We’re hearing again about the goal of applying OpenFlow to manage optical networks, and the interest surely reflects the value that “converging” layers of the network might have to network operators. I’ve commented before on the fact that a packet-match-and-forward architecture like OpenFlow is hardly suited to applications where packet examination isn’t possible because data is contained inside an opaque envelope. Could you make it visible? Sure, but it would radically increase the cost of the equipment, and the question is whether there’s any value there to justify that.
If you look at the network of the future as a circus act, then the application network layer is the clowns, running here and there in magnificent apparent disorder. It’s highly agile which means you have to have very low-inertia processes to manage it. But as you go down, you move through the jugglers and people on stilts, and you eventually end up with the elephants. They’re powerful, magnificent, but not particularly fast-moving. So it is with networks. Move from the top toward the physical layer and you lose the need for a lot of agility. Yes, “agile optics” has to be agile in optical terms, but hardly as agile as application networks that have to respond to every connectivity change.
Another factor is that lower-layer facilities almost always carry aggregations of those at the higher layer. A virtual switch network is aggregated onto Ethernet and then downward onto optics. At each layer the stuff joins similar traffic from other sources to create efficient trunking. By the time you get to the bottom where optics lives, you have a collection of many different network missions on the same trunk. So which of these missions controls the trunk itself? The only answer can be “none of the above”.
Lower-layer flows and paths have to be managed for the collective good, which means that what happens there becomes less a matter of application connectivity and more one of traffic engineering. Logically you’d want to establish grades of service at lower layers and traffic-manage to meet their SLAs. The higher layers would consume those grades of service, and changes in allocation at the top would impact the policies at the bottom only to the extent that changes in load might impact QoS. If that happens, it happens collectively and not by application.
The reason this is important is that SDN principles of central control, if applied to lower network layers, would necessarily have a different mission than when applied to higher layers. Do we want to manage traffic in an OpenFlow network by changing all the forwarding rules around? I doubt it. It’s looking more and more like there’s going to be a fairly agile top-of-network connectivity service and a more efficiency-driven bottom. That suggests that far from collapsing everything into a single layer (which would force us to address all the issues there) we might actually find multiple layers valuable because the lower layers could be managed differently, managed based on aggregate traffic policies.
Others have pointed out that the application of SDN principles to networks might be easier at the virtual layer, in the form of an overlay virtual network. Since this layer wouldn’t be visible to or managed by the real network equipment you couldn’t do traffic engineering there anyway. The question, then, is whether we have created a two-layer virtual-network model where the top layer is a software virtual network of vSwitches and the bottom layer is a big traffic management pool whose internal structure is both disconnected (by reason of OSI necessity) from connectivity at a layer above it, and disconnected from connectivity because it’s not providing connections but policy-managed routes.

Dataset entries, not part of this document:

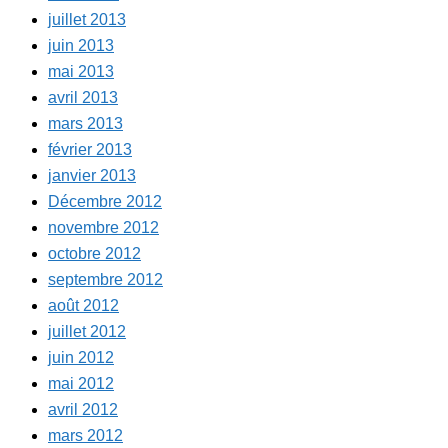
juillet 2013
juin 2013
mai 2013
avril 2013
mars 2013
février 2013
janvier 2013
Décembre 2012
novembre 2012
octobre 2012
septembre 2012
août 2012
juillet 2012
juin 2012
mai 2012
avril 2012
mars 2012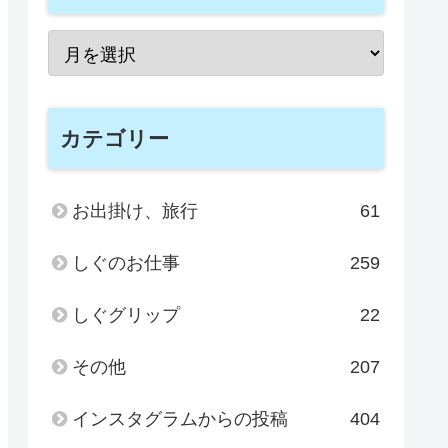
カテゴリー
お出掛け、旅行
61
しぐのお仕事
259
しぐグリップ
22
その他
207
インスタグラムからの投稿
404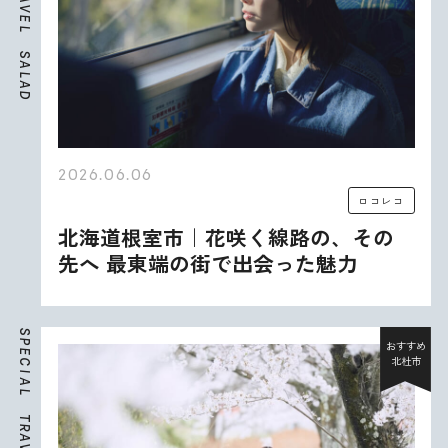
V
E
L
S
A
L
A
D
2026.06.06
ロコレコ
北海道根室市｜花咲く線路の、その
先へ 最東端の街で出会った魅力
S
P
おすすめ
E
北杜市
C
I
A
L
T
R
A
V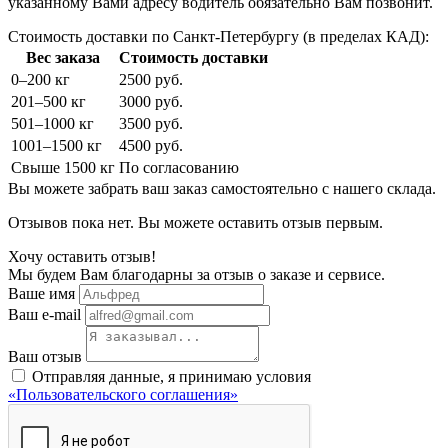
указанному Вами адресу водитель обязательно Вам позвонит.
Стоимость доставки по Санкт-Петербургу (в пределах КАД):
Вес заказа
Стоимость доставки
0–200 кг
2500 руб.
201–500 кг
3000 руб.
501–1000 кг
3500 руб.
1001–1500 кг
4500 руб.
Свыше 1500 кг
По согласованию
Вы можете забрать ваш заказ самостоятельно с нашего склада.
Отзывов пока нет. Вы можете оставить отзыв первым.
Хочу оставить отзыв!
Мы будем Вам благодарны за отзыв о заказе и сервисе.
Ваше имя
Ваш e-mail
Ваш отзыв
Отправляя данные, я принимаю условия
«Пользовательского соглашения»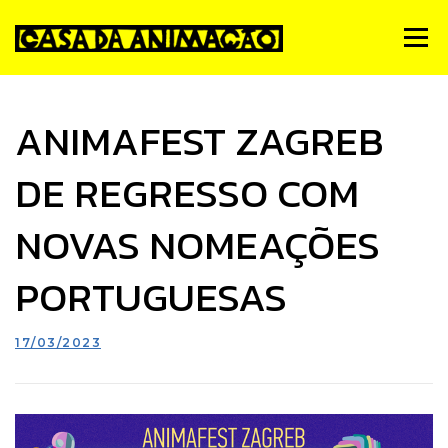
Skip
to
Menu
content
Notícias
Quem Somos
Simpósio de Animação
ANIMAFEST ZAGREB
DE REGRESSO COM
Estúdios
Animateca
FMA
PNA
Contactos
NOVAS NOMEAÇÕES
PORTUGUESAS
17/03/2023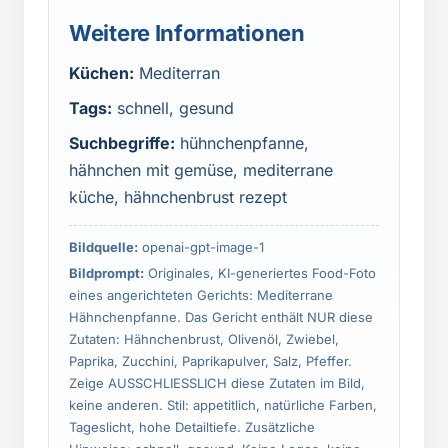
Weitere Informationen
Küchen:
Mediterran
Tags:
schnell, gesund
Suchbegriffe:
hühnchenpfanne,
hähnchen mit gemüse, mediterrane
küche, hähnchenbrust rezept
Bildquelle:
openai-gpt-image-1
Bildprompt:
Originales, KI-generiertes Food-Foto
eines angerichteten Gerichts: Mediterrane
Hähnchenpfanne. Das Gericht enthält NUR diese
Zutaten: Hähnchenbrust, Olivenöl, Zwiebel,
Paprika, Zucchini, Paprikapulver, Salz, Pfeffer.
Zeige AUSSCHLIESSLICH diese Zutaten im Bild,
keine anderen. Stil: appetitlich, natürliche Farben,
Tageslicht, hohe Detailtiefe. Zusätzliche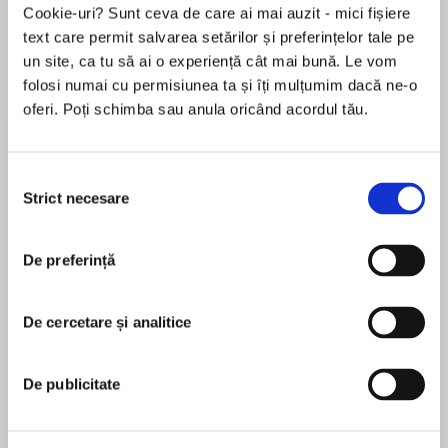
Cookie-uri? Sunt ceva de care ai mai auzit - mici fișiere
text care permit salvarea setărilor și preferințelor tale pe
un site, ca tu să ai o experiență cât mai bună. Le vom
Despre
carte
folosi numai cu permisiunea ta și îți mulțumim dacă ne-o
oferi. Poți schimba sau anula oricând acordul tău.
Otter—the irrepressible picture book character
sure to be adored by fans of Llama Llama—
takes a trip to visit sea friends and meet all the
Selecția
animals that live in the ocean.
Strict necesare
consimțământului
MAI MULT
Otter: Hello, Sea Friends! is a My First I Can
De preferință
În acest moment nu există recenzii
Read book, which means it’s perfect for shared
pentru această carte
reading with a child.
De cercetare și analitice
Samuel Garton
Read about more of Otter’s adventures in I Am
Otter, Otter in Space, Otter Loves Halloween!,
Sam Garton began writing and illustrating stories
De publicitate
Otter: Oh No, Bath Time!, Otter: The Best Job
about Otter and her world on the blog I Am Otter:
Ever!, and Otter Goes to School.
The Unheard Ramblings of a Modern Day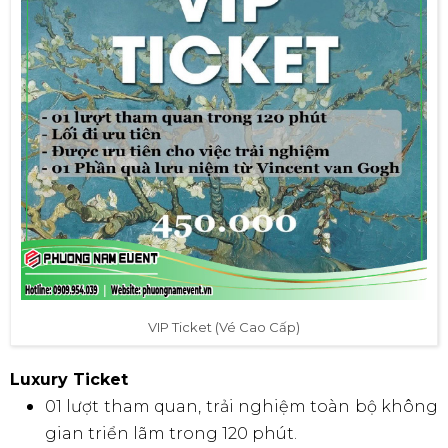
VIP Ticket (Vé Cao Cấp)
Luxury Ticket
01 lượt tham quan, trải nghiệm toàn bộ không
gian triển lãm trong 120 phút.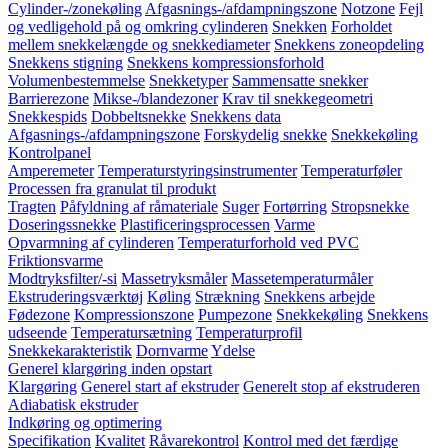
Cylinder-/zonekøling
Afgasnings-/afdampningszone
Notzone
Fejl
og vedligehold på og omkring cylinderen
Snekken
Forholdet
mellem snekkelængde og snekkediameter
Snekkens zoneopdeling
Snekkens stigning
Snekkens kompressionsforhold
Volumenbestemmelse
Snekketyper
Sammensatte snekker
Barrierezone
Mikse-/blandezoner
Krav til snekkegeometri
Snekkespids
Dobbeltsnekke
Snekkens data
Afgasnings-/afdampningszone
Forskydelig snekke
Snekkekøling
Kontrolpanel
Amperemeter
Temperaturstyringsinstrumenter
Temperaturføler
Processen fra granulat til produkt
Tragten
Påfyldning af råmateriale
Suger
Fortørring
Stropsnekke
Doseringssnekke
Plastificeringsprocessen
Varme
Opvarmning af cylinderen
Temperaturforhold ved PVC
Friktionsvarme
Modtryksfilter/-si
Massetryksmåler
Massetemperaturmåler
Ekstruderingsværktøj
Køling
Strækning
Snekkens arbejde
Fødezone
Kompressionszone
Pumpezone
Snekkekøling
Snekkens
udseende
Temperatursætning
Temperaturprofil
Snekkekarakteristik
Dornvarme
Ydelse
Generel klargøring inden opstart
Klargøring
Generel start af ekstruder
Generelt stop af ekstruderen
Adiabatisk ekstruder
Indkøring og optimering
Specifikation
Kvalitet
Råvarekontrol
Kontrol med det færdige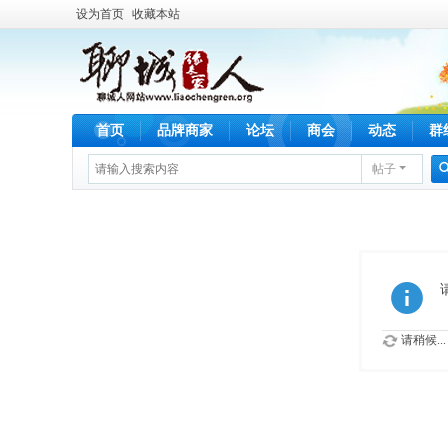
设为首页
收藏本站
首页
品牌商家
论坛
商会
动态
群
帖子
请稍候...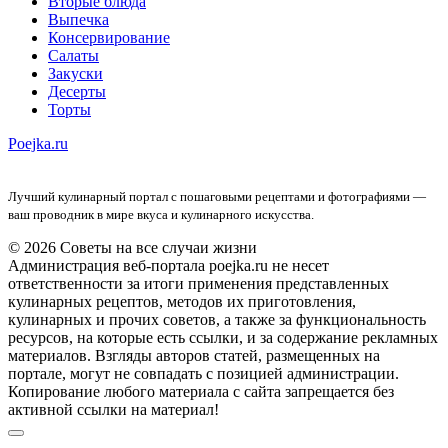
Вторые блюда
Выпечка
Консервирование
Салаты
Закуски
Десерты
Торты
Poejka.ru
Лучший кулинарный портал с пошаговыми рецептами и фотографиями —
ваш проводник в мире вкуса и кулинарного искусства.
© 2026 Советы на все случаи жизни
Администрация веб-портала poejka.ru не несет
ответственности за итоги применения представленных
кулинарных рецептов, методов их приготовления,
кулинарных и прочих советов, а также за функциональность
ресурсов, на которые есть ссылки, и за содержание рекламных
материалов. Взгляды авторов статей, размещенных на
портале, могут не совпадать с позицией администрации.
Копирование любого материала с сайта запрещается без
активной ссылки на материал!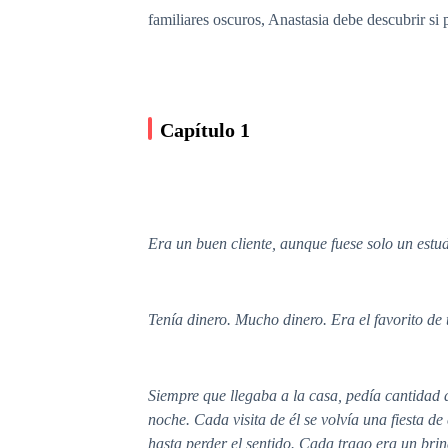
familiares oscuros, Anastasia debe descubrir si
Capítulo 1
Era un buen cliente, aunque fuese solo un estud
Tenía dinero. Mucho dinero. Era el favorito de 
Siempre que llegaba a la casa, pedía cantidad 
noche. Cada visita de él se volvía una fiesta de
hasta perder el sentido. Cada trago era un brin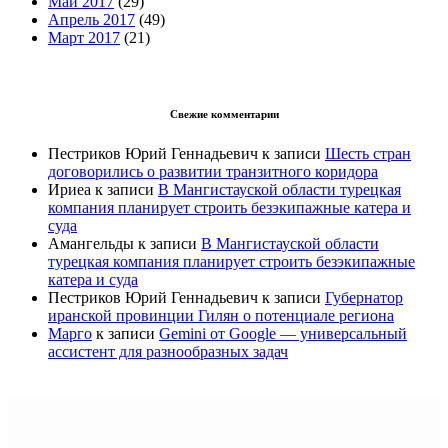
Май 2017
(29)
Апрель 2017
(49)
Март 2017
(21)
Свежие комментарии
Пестриков Юрий Геннадьевич
к записи
Шесть стран
договорились о развитии транзитного коридора
Ириеа
к записи
В Мангистауской области турецкая
компания планирует строить безэкипажные катера и
суда
Амангельды
к записи
В Мангистауской области
турецкая компания планирует строить безэкипажные
катера и суда
Пестриков Юрий Геннадьевич
к записи
Губернатор
иранской провинции Гилян о потенциале региона
Марго
к записи
Gemini от Google — универсальный
ассистент для разнообразных задач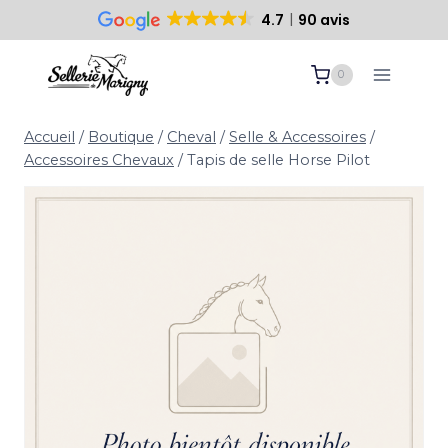
4.7
90 avis
Paiement sécurisé
10 ans d’expertise
Aller
0
au
contenu
Accueil
/
Boutique
/
Cheval
/
Selle & Accessoires
/
Accessoires Chevaux
/
Tapis de selle Horse Pilot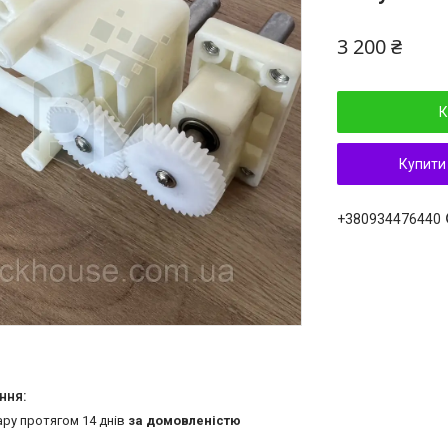
3 200 ₴
К
Купити
+380934476440
ару протягом 14 днів
за домовленістю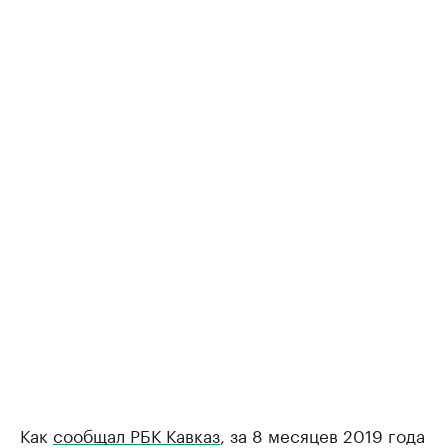
Как
сообщал РБК Кавказ
, за 8 месяцев 2019 года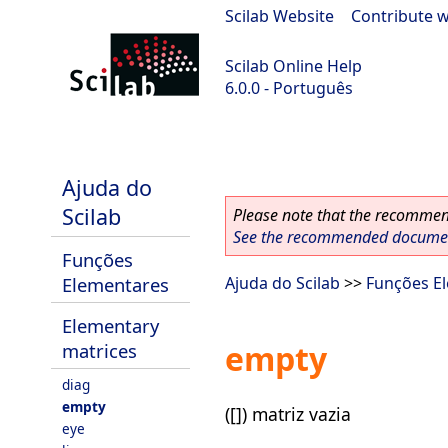
Scilab Website
|
Contribute w
Scilab Online Help
6.0.0 - Português
Scilab 6.0.0
Ajuda do
Scilab
Please note that the recommend
See the recommended document
Funções
Elementares
Ajuda do Scilab
>>
Funções E
Elementary
empty
matrices
diag
empty
([]) matriz vazia
eye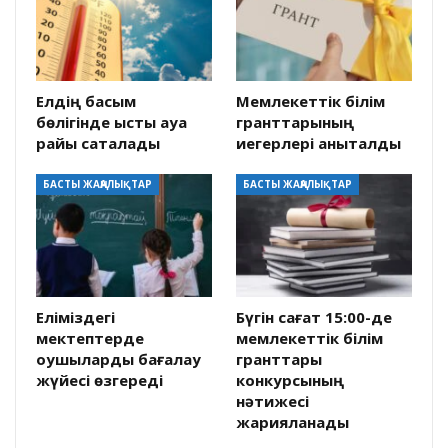
Елдің басым
Мемлекеттік білім
бөлігінде ыстық ауа
гранттарының
райы сақталады
иегерлері анықталды
БАСТЫ ЖАҢАЛЫҚТАР
БАСТЫ ЖАҢАЛЫҚТАР
Еліміздегі
Бүгін сағат 15:00-де
мектептерде
мемлекеттік білім
оқушыларды бағалау
гранттары
жүйесі өзгереді
конкурсының
нәтижесі
жарияланады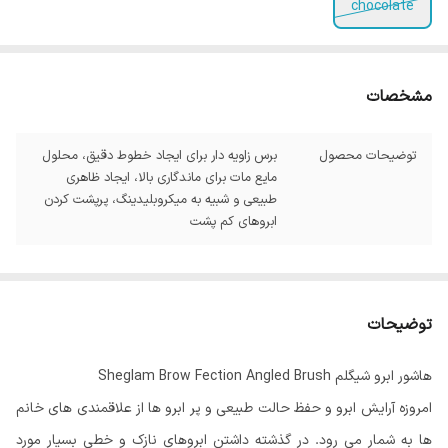
chocolate
مشخصات
توضیحات محصول
برس زاویه دار برای ایجاد خطوط دقیق، محلول
مایع مات برای ماندگاری بالا، ایجاد ظاهری
طبیعی و شبیه به میکروبلیدینگ، پرپشت کردن
ابروهای کم پشت
توضیحات
هاشور ابرو شیگلم Sheglam Brow Fection Angled Brush
امروزه آرایش ابرو و حفظ حالت طبیعی و پر ابرو ها از علاقمندی های خانم
ها به شمار می رود. در گذشته داشتن ابروهای نازک و خطی بسیار مورد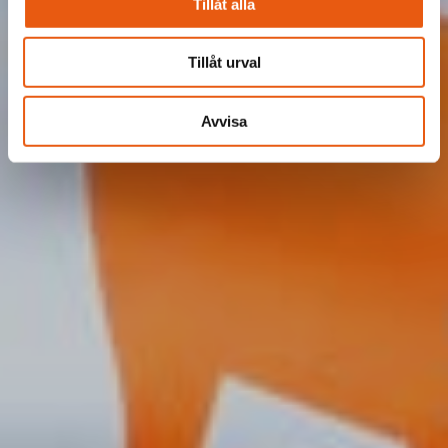
Tillåt alla
Tillåt urval
Avvisa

This raises a major question on SDN design, IMHO. First, it reinforces my view that we really don’t need to control lower layers with SDN technology. Second, it casts the role of OpenFlow into a smaller opportunity space. If all the agility is at the software virtual network layer, we could still manage forwarding and connectivity there, but would we? If we can’t control network routing, only vSwitch routing, do we need to control anything at all? I think that there’s still a very strong argument for OpenFlow SDN utility in the data center, but I think that this whole argument calls the value of it end-to-end more into question. I’m not ready to throw out OpenFlow and SDN principles, but I am more and more convinced that we’re making OpenFlow and SDN a goal and not a route. We don’t have to do this; it will be done to the extent that it can offer tangible network benefits. Just making it possible to do more with OpenFlow or SDN doesn’t make it justifiable. We need to look at those justifications harder before we start writing standards that assume we’ve made the business case and we’re arguing over the details.
This is the problem with a bottom-up approach in a hype-driven market. If you say “OpenFlow” or “SDN” to the press you get a nice positioning on the article they write about you. Thus, you say it, whether the association is valuable or not, or even whether you mean it or not. That sort of thing can distort a market, but the cardinal sin here isn’t that distortion, but the fact that we’re still assuming our objective is to consume technology. Maybe that works for yuppies with iPhones, but not in data center or carrier networks. Being cool isn’t enough there, you have to be valuable.